Can’t-miss experiences

After starting life as a colonial fishing village, Bar Harbor gradually evolved into a Victorian-era getaway for the affluent, artists, and “rusticators” trying to get back to nature. Today the island town is the park’s main tourist hub, a port of call for whale-watching and sailing tours, lobster shacks, and lodging.

At low tide it’s possible to walk the Bar Island Land Bridge to a tiny portion of the national park on Bar Island. During the summer, a passenger ferry runs between Bar Harbor and Winter Harbor and the park’s Schoodic Peninsula. Located near the Village Green in Bar Harbor, the Smithsonian-affiliated Abbe Museum is dedicated to the Wabanaki Alliance of Native American tribes that once lived along the Maine coast. Bar Harbor’s other great collection is the Dorr Museum of Natural History at the College of the Atlantic with its displays of Maine wildlife and touch pools of live sea creatures.

Many of the park’s major features are within easy reach of Bar Harbor, including Hulls Cove Visitor Center, the start of Acadia’s scenic Park Loop Road, a sinuous 27-mile route that includes a steep drive to the top of Cadillac Mountain. One can also hike from town (via several trails) to the 1,530-foot summit for a view that takes in much of the park and nearby islands. Located just south of town, the park’s Sieur de Monts area features the Wild Gardens of Acadia, the park’s Nature Center, and an older branch of the Abbe Museum.

After looping around Cadillac Mountain, the one-way Loop Road reaches the coast at Sand Beach. Protected by the Great Head peninsula, this is probably the best place in the park to take a dip in the ocean. The 4.7-mile stretch between Sand Beach and Hunters Head is Acadia at its best: a rugged, rock-strewn shore carved by wind and water over millions of years. The rush of water through Thunder Hole—and the roar it makes—epitomizes the forces that shaped the Acadia coast.

Loop Road curls inland to Jordan Pond and Eagle Lake, navigable by kayak, canoe, and low-horsepower motorboat. The lake area is laced with hiking trails and crushed-stone carriage roads, which were funded by John D. Rockefeller, Jr., between 1914 and 1940. Most of the park’s carriage roads are open to foot, bike, and horse traffic.

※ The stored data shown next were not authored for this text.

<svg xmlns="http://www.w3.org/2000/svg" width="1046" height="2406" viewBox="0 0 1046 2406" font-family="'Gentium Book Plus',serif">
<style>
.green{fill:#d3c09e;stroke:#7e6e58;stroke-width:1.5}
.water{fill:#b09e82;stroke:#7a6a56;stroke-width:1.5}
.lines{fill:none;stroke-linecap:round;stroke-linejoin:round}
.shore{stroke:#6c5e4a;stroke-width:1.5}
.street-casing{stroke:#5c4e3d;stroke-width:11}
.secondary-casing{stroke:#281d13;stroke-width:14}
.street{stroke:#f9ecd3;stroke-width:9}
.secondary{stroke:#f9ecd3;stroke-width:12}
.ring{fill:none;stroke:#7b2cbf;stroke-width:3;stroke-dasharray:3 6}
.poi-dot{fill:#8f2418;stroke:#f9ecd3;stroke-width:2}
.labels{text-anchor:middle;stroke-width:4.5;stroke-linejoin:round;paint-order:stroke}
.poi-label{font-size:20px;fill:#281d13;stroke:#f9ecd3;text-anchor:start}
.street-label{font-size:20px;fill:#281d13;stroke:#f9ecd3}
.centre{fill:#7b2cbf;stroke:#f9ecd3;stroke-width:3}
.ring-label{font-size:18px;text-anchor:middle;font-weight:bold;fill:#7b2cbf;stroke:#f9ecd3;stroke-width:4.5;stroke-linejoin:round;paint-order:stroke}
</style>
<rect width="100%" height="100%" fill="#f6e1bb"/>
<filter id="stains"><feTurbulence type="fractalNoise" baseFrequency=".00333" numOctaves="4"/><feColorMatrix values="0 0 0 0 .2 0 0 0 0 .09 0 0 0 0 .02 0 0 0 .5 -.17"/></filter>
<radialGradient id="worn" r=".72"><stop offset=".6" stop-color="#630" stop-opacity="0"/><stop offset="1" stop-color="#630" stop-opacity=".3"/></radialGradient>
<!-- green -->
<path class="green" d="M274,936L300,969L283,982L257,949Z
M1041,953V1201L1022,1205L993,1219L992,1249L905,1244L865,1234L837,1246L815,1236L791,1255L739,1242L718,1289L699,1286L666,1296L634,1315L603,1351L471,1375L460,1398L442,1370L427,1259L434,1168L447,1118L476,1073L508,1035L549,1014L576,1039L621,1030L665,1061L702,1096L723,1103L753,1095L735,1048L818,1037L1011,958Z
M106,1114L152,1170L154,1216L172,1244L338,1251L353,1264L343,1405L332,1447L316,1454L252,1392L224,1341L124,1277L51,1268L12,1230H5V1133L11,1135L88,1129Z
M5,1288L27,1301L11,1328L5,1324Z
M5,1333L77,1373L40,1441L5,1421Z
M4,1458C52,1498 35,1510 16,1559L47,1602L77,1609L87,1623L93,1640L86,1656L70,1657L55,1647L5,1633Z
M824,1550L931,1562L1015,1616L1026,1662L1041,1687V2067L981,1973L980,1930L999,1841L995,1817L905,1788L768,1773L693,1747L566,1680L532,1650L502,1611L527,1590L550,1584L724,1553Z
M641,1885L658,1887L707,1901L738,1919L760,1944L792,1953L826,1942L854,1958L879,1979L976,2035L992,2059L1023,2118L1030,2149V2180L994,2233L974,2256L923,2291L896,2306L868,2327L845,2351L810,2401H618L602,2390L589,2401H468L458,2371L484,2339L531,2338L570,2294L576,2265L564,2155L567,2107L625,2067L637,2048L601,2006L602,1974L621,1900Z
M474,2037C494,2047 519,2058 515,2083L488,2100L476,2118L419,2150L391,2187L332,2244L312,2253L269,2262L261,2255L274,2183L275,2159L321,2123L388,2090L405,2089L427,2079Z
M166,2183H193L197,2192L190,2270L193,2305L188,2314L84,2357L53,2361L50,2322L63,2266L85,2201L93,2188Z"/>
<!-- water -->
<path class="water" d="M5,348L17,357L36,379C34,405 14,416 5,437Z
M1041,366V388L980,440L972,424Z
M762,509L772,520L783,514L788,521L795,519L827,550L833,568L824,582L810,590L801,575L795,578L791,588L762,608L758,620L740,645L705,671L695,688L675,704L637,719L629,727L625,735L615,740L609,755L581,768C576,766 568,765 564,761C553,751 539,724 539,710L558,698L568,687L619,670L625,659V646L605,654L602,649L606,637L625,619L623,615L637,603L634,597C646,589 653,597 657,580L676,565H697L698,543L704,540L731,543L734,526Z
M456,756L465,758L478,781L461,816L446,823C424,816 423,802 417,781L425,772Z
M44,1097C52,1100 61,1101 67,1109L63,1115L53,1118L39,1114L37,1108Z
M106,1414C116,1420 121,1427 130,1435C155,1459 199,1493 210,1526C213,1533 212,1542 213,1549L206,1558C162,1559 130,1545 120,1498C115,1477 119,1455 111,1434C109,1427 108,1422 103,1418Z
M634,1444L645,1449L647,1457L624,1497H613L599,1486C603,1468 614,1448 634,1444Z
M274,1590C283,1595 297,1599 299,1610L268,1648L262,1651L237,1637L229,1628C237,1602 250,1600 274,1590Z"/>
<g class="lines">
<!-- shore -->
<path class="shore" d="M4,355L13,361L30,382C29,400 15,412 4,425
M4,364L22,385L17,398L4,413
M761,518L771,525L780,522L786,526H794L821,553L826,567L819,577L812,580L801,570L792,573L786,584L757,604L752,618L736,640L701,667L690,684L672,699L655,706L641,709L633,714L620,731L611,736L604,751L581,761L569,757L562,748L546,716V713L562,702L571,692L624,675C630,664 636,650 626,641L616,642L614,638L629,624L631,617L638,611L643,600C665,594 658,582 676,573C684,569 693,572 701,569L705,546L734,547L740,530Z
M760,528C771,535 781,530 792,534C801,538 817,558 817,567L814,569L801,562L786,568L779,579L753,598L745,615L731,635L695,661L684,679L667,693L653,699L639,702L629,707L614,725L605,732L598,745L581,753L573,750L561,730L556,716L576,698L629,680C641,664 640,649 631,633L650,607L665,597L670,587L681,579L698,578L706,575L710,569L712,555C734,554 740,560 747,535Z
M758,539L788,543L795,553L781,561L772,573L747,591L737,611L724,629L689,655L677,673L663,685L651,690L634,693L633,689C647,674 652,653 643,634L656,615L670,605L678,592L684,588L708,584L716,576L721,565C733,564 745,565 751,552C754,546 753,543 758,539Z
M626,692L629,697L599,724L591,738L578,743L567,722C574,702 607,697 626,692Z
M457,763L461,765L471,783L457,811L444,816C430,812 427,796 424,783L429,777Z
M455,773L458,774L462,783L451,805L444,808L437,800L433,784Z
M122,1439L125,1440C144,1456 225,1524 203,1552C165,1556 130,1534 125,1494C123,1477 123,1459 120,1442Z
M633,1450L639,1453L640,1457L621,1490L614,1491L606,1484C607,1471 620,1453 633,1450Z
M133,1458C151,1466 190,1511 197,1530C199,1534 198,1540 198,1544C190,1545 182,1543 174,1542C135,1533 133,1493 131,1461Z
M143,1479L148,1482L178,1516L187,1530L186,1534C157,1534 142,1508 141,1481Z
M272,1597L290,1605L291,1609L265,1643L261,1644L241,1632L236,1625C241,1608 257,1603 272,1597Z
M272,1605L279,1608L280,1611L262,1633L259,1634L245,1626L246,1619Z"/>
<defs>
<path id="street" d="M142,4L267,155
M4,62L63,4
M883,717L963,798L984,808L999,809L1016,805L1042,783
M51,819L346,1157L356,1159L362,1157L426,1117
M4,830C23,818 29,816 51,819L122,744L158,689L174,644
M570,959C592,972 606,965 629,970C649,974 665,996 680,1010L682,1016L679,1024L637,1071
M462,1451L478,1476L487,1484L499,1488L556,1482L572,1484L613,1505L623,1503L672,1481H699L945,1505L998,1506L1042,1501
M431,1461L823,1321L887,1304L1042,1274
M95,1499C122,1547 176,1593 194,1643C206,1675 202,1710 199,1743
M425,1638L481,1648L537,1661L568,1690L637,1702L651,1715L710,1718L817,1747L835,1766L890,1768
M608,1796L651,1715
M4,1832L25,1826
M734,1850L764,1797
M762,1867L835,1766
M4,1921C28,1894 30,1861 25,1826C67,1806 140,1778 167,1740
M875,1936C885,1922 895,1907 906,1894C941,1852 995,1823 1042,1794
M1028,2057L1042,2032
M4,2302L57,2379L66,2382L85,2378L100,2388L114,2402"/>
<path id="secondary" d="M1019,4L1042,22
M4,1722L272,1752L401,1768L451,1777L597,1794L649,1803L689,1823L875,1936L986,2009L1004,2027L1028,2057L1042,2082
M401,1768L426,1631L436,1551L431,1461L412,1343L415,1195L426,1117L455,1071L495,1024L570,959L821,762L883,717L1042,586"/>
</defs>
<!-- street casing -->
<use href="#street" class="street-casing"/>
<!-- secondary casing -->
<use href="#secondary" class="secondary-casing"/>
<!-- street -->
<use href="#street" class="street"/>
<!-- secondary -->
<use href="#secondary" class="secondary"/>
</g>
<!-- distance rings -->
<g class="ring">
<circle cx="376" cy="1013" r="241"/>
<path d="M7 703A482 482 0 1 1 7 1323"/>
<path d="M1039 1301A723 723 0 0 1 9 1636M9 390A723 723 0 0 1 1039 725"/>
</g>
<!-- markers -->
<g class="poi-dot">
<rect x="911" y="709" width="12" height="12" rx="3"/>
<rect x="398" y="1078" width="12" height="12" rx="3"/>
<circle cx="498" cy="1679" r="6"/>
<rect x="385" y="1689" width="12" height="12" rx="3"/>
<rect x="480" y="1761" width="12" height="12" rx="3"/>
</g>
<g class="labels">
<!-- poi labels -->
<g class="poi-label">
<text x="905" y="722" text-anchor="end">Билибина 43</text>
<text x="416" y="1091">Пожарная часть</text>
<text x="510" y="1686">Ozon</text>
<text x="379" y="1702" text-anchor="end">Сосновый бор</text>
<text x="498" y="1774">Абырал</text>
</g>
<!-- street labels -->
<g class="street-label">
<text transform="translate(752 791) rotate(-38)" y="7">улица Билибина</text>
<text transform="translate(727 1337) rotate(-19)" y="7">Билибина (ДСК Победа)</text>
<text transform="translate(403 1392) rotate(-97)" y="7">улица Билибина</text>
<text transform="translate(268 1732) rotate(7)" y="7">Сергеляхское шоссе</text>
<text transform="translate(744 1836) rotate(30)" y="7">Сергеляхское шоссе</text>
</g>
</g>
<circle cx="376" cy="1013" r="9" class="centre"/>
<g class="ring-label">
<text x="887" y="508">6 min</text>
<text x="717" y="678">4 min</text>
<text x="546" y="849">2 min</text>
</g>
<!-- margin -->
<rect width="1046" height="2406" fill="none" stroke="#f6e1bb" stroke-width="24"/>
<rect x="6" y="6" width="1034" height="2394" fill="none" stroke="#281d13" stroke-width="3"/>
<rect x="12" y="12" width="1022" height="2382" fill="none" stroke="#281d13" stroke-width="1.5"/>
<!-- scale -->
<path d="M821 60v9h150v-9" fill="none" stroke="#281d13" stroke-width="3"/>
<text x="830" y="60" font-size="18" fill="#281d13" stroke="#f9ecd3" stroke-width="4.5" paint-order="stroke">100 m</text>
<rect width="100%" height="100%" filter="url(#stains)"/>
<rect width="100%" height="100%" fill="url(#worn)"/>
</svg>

Much less visited than the heart of the park, the area west of Somes Sound features trails along the shore of Long Pond (1 mile) and up Bernard Mountain (3.2 miles). Down along the coast are Ship Harbor Nature Trail (1.3-mile return) and the clifftop Bass Harbor Head Lighthouse.

Reaching the park’s Isle au Haut unit requires passage on two ferries, from mainland Stonington to Town Landing (year-round) and then onward to Duck Harbor (summer only), where trails lead to secluded coves and dramatic sea cliffs. During summer, ranger-led boat tours journey to far-off Baker Island with its pioneer homes and graveyard, 1855 lighthouse, and cluster of huge natural granite slabs dubbed the “dance floor.”

For another blast from the past, hop across the bridge to Trenton village and the Great Maine Lumberjack Show, an homage to the timber industry that once dominated much of the state. The show includes log rolling, chainsaw carving, pole climbing, and other woodsy sports. Just up the road, Scenic Flights of Acadia offers aerial views of the national park, with tours that vary from 15 minutes to a couple of hours. Trenton is also home to many “lobster pound” restaurants and the national park’s seasonal Thompson Island Information Center (May to October).